Governor Andrew Bailey and his colleagues will see two more rounds of inflation and jobs data before their next meeting on Sept. 19. Even as inflation dropped back to the target in the past two months, prices in the services sector came in well above the BOE’s forecasts. Unemployment is picking up and pay growth is edging lower, yet wages remain too hot for comfort in some parts of the economy.
That’s particularly true in finances and business services, the sector with the largest annual pay growth. Wages in the sector have been holding up at just below 7% since the end of last year, more than three times the BOE’s inflation target.
Legal and accounting and finance are among the sectors with the strongest appetite for talent, according to Robert Walters figures. Companies posted as many tax vacancies between January and July 2024 as in all of 2023, while legal sector jobs increased 28% in July compared with the same period last year.
Demand for consultants, lawyers and accountants tends to act as a bellwether for the economy. The economic rebound in the aftermath of the pandemic pushed up professional services hiring as companies across sectors were looking for advice on how to grow. That turned into a hiring freeze when businesses postponed big investments in the face of higher interest rates and cost inflation.

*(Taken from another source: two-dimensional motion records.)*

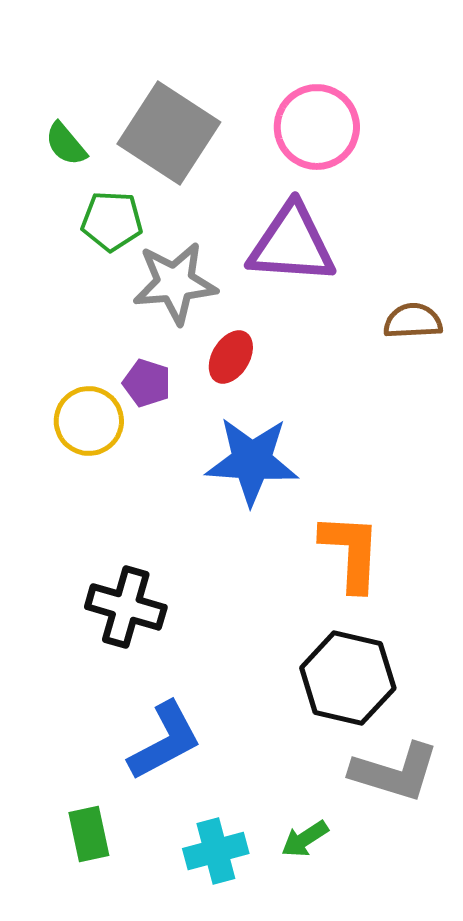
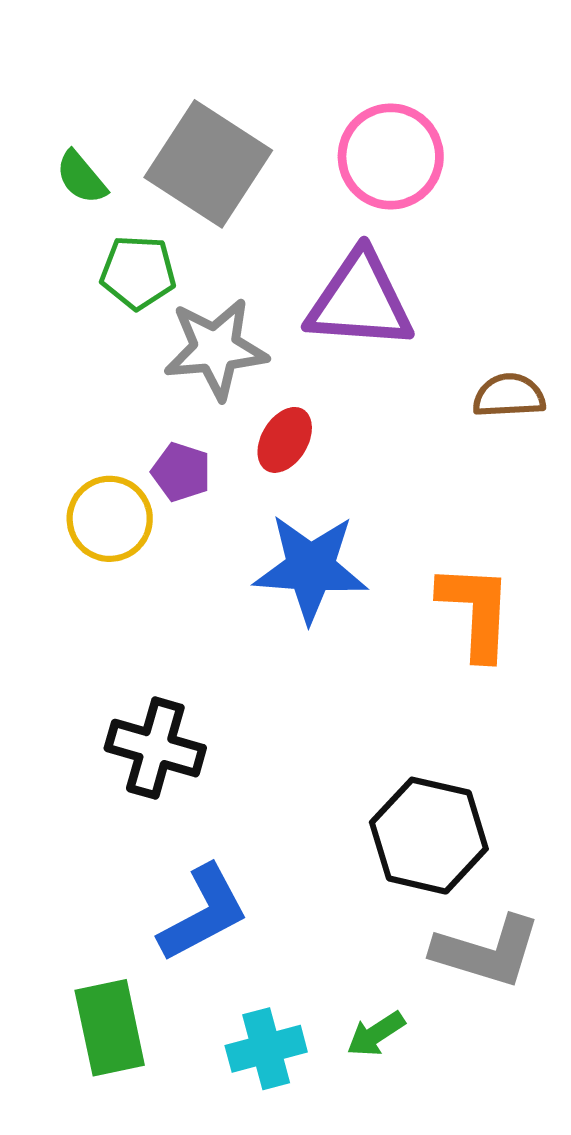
orange L-shape: (351, 552) -> (476, 611), moved
green rectangle: (89, 834) -> (110, 1028), size x1.4

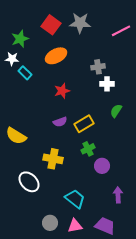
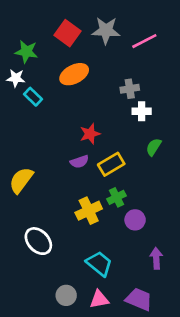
pink line: (121, 31) -> (144, 41), moved
green star: (20, 39) -> (26, 52), turned 30
red star: (62, 91) -> (90, 134), moved
yellow semicircle: (16, 136) -> (21, 180), turned 95
yellow cross: (53, 159) -> (89, 211), moved, turned -36

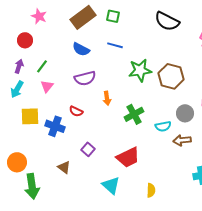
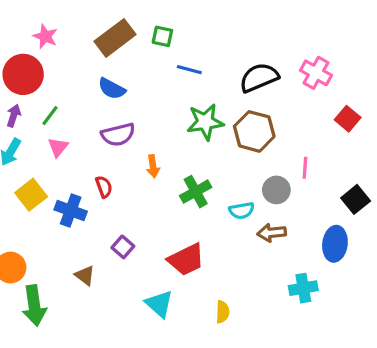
black semicircle: (167, 21) -> (259, 78), moved, turned 130
red circle: (25, 40) -> (23, 74), size x1.6
blue line: (115, 45) -> (189, 70), moved
red semicircle: (76, 111) -> (104, 187), turned -136
yellow square: (30, 116) -> (31, 195), turned -36

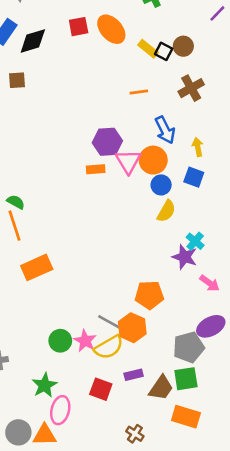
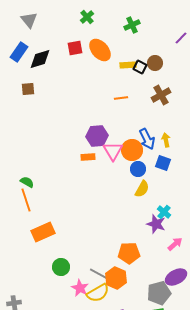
yellow rectangle: (148, 49) -> (128, 65), turned -42
blue arrow: (165, 130) -> (147, 139), moved
pink arrow: (209, 283) -> (175, 244), turned -77
green circle: (60, 341) -> (61, 267), moved

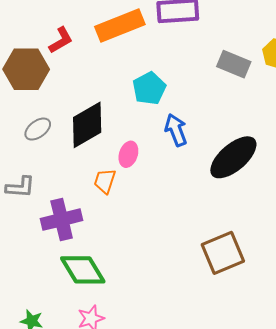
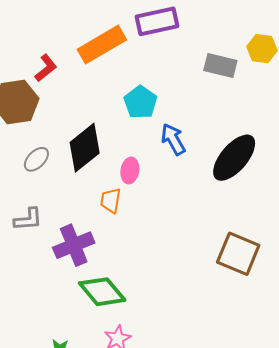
brown square: (223, 253) -> (238, 254), turned -36

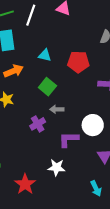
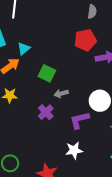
cyan triangle: (45, 55) -> (24, 49), moved, turned -40
red pentagon: (78, 62) -> (85, 40), moved

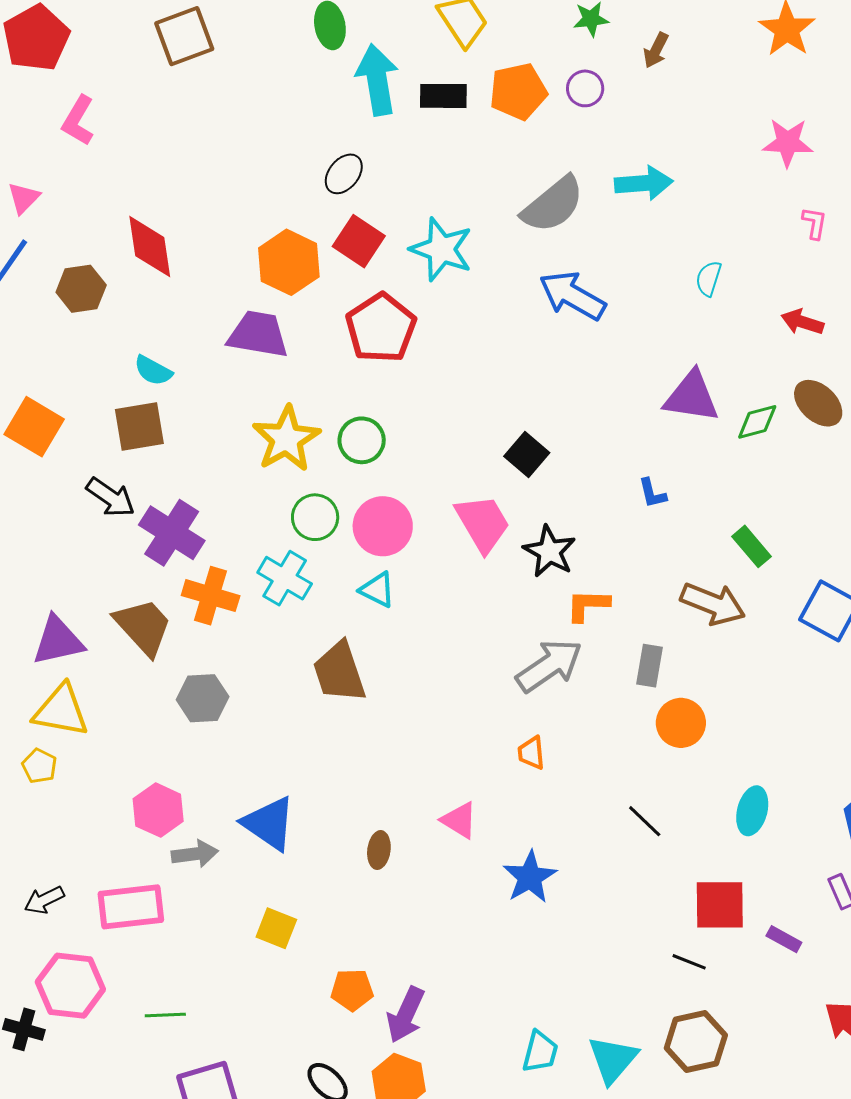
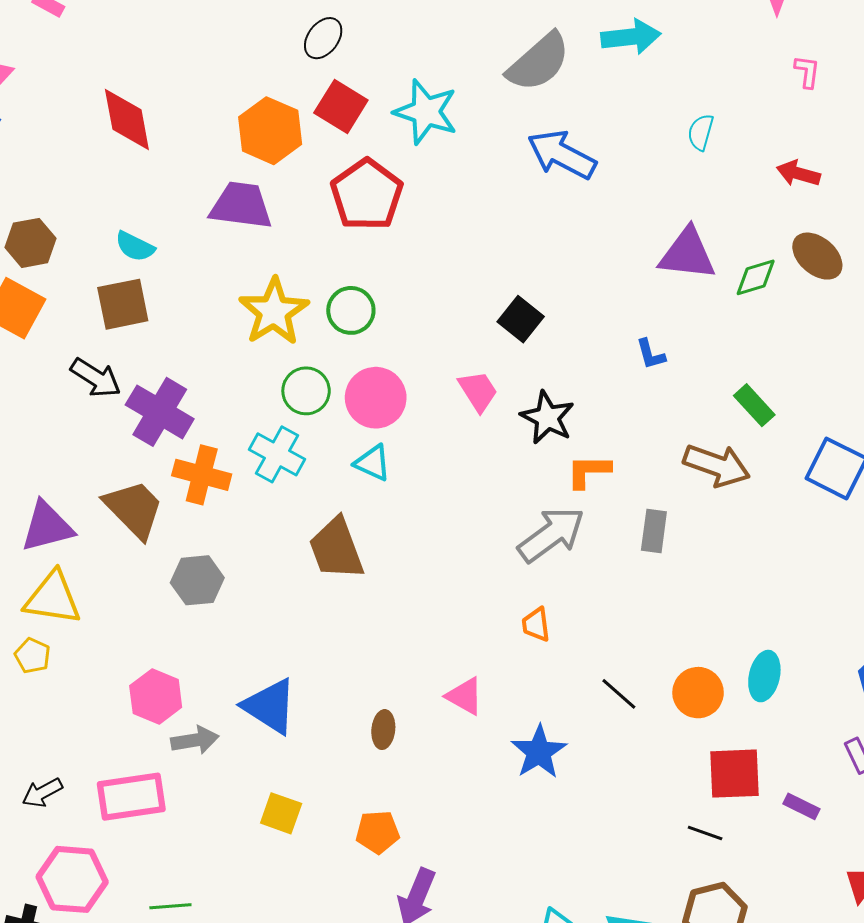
brown hexagon: (81, 289) -> (30, 243), moved
pink trapezoid: (483, 523) -> (478, 391), size x0.7
orange circle: (681, 723) -> (698, 693), moved
black line: (645, 821) -> (619, 694), moved
orange pentagon: (352, 990) -> (378, 832), moved

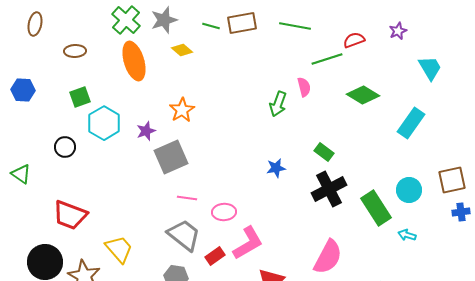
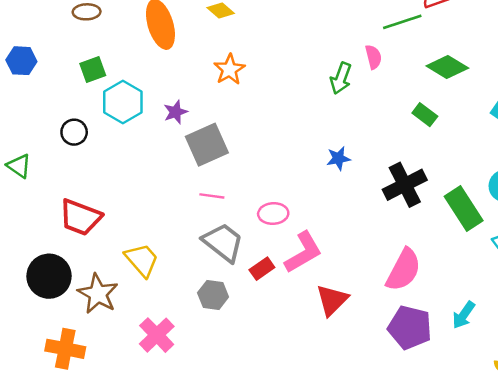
orange star: (182, 110) -> (229, 69), moved
green rectangle: (324, 152) -> (425, 115), moved
pink line: (187, 198) -> (212, 196), moved

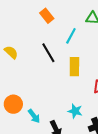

The UK economy is rebounding stronger than anticipated from last year’s mild recession. The BOE upgraded its growth forecast for this year to 1.25% from 0.5%, and warned against the threat of inflation picking up again.
“With forecasts for economic growth improving and potential further interest rate cuts over the coming months there are green shoots of economic recovery,” said Jon Holt, chief executive officer and senior partner at KPMG in the UK.